Dès lors, le score qu’il obtiendra, et malgré un bilan (700.000 chômeurs de plus) qui eut provoqué le total laminage d’un candidat de gauche (Lionel Jospin qui pouvait se targuer de bien meilleurs résultats n’était-il pas tombé à 16 % ?), sera de toute façon considérable.

Il faut cesser de se raconter des blagues : la gauche qui, officiellement, gagnera, peut-être haut la main, est une gauche qui, en réalité, a officieusement perdu.
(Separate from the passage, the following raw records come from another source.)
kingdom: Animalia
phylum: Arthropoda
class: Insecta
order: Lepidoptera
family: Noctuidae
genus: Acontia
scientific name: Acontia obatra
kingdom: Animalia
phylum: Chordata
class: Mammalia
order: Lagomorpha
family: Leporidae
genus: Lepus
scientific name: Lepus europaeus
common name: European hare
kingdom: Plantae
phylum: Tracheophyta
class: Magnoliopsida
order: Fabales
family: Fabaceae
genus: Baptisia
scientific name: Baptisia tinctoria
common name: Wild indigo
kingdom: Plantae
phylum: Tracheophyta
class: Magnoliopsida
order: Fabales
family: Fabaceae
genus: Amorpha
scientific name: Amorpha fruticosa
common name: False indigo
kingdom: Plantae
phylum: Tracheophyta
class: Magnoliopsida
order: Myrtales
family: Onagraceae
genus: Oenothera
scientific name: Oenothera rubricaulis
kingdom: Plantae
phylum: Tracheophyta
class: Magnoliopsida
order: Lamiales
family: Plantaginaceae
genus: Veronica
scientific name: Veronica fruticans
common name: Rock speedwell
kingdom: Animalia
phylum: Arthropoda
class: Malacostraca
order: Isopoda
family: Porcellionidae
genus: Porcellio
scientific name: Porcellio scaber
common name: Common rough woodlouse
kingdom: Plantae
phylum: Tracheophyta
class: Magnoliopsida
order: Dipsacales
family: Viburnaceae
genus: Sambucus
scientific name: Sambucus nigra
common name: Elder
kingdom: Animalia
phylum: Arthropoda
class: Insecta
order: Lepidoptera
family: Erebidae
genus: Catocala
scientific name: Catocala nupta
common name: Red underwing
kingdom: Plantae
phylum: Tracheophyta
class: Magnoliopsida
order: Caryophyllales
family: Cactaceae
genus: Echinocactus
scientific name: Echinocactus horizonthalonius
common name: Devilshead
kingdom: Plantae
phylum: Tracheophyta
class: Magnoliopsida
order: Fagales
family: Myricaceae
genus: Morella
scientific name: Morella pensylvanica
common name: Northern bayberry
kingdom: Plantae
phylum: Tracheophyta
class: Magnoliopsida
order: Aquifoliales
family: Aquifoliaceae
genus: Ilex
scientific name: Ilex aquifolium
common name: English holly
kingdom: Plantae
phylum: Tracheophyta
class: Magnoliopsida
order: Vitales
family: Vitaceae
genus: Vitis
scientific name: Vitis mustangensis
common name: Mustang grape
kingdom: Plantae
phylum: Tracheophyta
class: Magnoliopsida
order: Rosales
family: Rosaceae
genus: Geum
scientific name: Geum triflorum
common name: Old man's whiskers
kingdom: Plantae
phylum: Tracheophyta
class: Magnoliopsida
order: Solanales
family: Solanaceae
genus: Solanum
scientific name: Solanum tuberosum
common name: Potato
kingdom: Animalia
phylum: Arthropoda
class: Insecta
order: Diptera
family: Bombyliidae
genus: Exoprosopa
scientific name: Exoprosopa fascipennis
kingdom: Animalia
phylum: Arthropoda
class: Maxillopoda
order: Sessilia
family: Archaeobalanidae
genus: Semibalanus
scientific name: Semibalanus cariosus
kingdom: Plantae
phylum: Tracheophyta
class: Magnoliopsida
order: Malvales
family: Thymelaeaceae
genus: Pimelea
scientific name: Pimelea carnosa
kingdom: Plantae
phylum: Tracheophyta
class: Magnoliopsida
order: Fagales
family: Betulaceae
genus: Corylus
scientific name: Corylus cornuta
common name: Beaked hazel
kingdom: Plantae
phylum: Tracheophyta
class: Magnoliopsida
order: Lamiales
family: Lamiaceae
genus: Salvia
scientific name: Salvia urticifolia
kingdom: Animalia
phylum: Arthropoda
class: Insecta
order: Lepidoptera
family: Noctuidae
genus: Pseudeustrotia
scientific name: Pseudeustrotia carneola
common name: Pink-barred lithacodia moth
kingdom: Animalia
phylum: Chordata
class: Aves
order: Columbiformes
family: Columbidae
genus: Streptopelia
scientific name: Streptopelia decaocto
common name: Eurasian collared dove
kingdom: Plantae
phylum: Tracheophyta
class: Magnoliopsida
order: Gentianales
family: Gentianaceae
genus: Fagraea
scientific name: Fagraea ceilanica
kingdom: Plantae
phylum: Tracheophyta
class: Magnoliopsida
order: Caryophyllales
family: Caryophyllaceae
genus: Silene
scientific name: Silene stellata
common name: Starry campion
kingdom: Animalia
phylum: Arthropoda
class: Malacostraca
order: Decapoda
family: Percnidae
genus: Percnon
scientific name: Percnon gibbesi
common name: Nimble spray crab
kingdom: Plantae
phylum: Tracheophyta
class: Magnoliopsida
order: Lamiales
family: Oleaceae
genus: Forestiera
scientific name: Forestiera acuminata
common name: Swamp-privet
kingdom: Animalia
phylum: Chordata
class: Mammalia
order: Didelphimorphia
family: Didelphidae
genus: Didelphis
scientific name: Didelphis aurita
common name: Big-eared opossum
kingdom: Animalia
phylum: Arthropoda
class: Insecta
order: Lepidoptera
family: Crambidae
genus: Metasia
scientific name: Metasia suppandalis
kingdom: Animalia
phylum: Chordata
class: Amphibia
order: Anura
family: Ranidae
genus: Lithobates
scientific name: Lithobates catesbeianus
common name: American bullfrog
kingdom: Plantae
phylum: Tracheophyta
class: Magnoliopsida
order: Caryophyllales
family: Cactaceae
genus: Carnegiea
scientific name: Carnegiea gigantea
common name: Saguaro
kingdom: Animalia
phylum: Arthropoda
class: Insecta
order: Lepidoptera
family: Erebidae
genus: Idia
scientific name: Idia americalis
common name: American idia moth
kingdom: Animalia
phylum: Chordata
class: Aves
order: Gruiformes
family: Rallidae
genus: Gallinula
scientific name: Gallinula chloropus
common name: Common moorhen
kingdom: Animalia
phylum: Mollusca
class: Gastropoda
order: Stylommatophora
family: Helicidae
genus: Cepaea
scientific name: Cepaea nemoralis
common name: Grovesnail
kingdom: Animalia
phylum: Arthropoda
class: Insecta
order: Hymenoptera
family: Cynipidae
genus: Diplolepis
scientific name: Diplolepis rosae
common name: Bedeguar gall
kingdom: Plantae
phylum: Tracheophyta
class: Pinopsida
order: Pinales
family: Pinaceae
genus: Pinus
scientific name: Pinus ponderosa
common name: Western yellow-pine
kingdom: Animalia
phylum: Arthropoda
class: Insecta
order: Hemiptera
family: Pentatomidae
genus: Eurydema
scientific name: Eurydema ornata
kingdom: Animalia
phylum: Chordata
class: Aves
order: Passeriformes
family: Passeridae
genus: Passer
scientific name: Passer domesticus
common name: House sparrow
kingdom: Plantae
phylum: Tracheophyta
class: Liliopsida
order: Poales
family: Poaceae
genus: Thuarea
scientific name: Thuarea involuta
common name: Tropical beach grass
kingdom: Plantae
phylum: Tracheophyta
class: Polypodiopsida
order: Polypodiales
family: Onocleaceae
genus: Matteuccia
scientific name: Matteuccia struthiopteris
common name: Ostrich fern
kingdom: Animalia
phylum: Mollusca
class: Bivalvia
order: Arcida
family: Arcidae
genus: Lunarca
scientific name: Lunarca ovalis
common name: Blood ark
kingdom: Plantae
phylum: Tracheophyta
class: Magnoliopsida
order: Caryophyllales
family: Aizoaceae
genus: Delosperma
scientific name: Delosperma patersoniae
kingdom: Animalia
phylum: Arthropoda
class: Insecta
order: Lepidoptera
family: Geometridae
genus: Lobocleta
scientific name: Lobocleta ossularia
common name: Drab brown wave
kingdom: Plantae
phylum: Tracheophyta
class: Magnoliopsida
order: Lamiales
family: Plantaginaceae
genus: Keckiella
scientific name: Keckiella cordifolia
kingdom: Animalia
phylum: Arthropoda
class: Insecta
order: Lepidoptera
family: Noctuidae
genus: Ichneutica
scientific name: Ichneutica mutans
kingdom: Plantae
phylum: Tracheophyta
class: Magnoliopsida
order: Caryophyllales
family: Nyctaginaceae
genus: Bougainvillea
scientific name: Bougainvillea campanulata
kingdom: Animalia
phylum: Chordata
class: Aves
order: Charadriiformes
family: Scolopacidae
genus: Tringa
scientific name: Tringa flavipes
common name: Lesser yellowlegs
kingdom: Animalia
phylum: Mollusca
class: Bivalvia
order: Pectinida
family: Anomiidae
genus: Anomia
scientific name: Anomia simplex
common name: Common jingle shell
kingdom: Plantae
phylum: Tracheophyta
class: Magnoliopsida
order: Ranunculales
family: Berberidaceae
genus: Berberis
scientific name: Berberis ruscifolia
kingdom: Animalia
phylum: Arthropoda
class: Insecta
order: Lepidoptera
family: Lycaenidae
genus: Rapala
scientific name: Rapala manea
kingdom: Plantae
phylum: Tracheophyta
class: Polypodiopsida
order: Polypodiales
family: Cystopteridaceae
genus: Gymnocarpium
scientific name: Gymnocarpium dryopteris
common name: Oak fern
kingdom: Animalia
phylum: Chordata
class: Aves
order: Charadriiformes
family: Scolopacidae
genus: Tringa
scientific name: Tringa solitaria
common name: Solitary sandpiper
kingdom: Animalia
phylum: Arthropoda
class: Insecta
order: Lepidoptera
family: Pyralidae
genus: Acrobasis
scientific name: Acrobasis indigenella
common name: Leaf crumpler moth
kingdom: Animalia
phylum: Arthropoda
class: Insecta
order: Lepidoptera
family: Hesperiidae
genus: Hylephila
Cette minorité, ce sont les turpitudes d’en face qui l’ont transformée en majorité. L’équation du soi-disant triomphe s’écrit de cette façon : moins de 44 % d’un côté, contre 46 % de l’autre, mais les 44 % l’emporteront. Pourquoi ? Parce que, face au pire, un refus de Hollande s’est rallié à Hollande. Et aussi, parce que les tenants du pire – les lepénistes – ont décidé de faire mordre la poussière à leur concurrent sur le même créneau. C’est pourquoi c’est Sarkozy qui va sans doute perdre lourdement, mais pas Hollande qui l’emportera brillamment.

Or, si la gauche, que la formidable poussée de Marine Le Pen interpelle autant que la droite, qui en est coresponsable, continue de s’enfermer dans le déni, de manifester ce mépris petit-bourgeois du peuple concret que révèle son instrumentalisation obsessionnelle et presque paranoïaque du concept de « populisme », si elle persiste à occulter les problèmes qui dérangent en substituant aux duretés glaciales du réel les émois illusionnistes de son nombril, alors la catastrophe d’aujourd’hui débouchera sur la catastrophe de demain.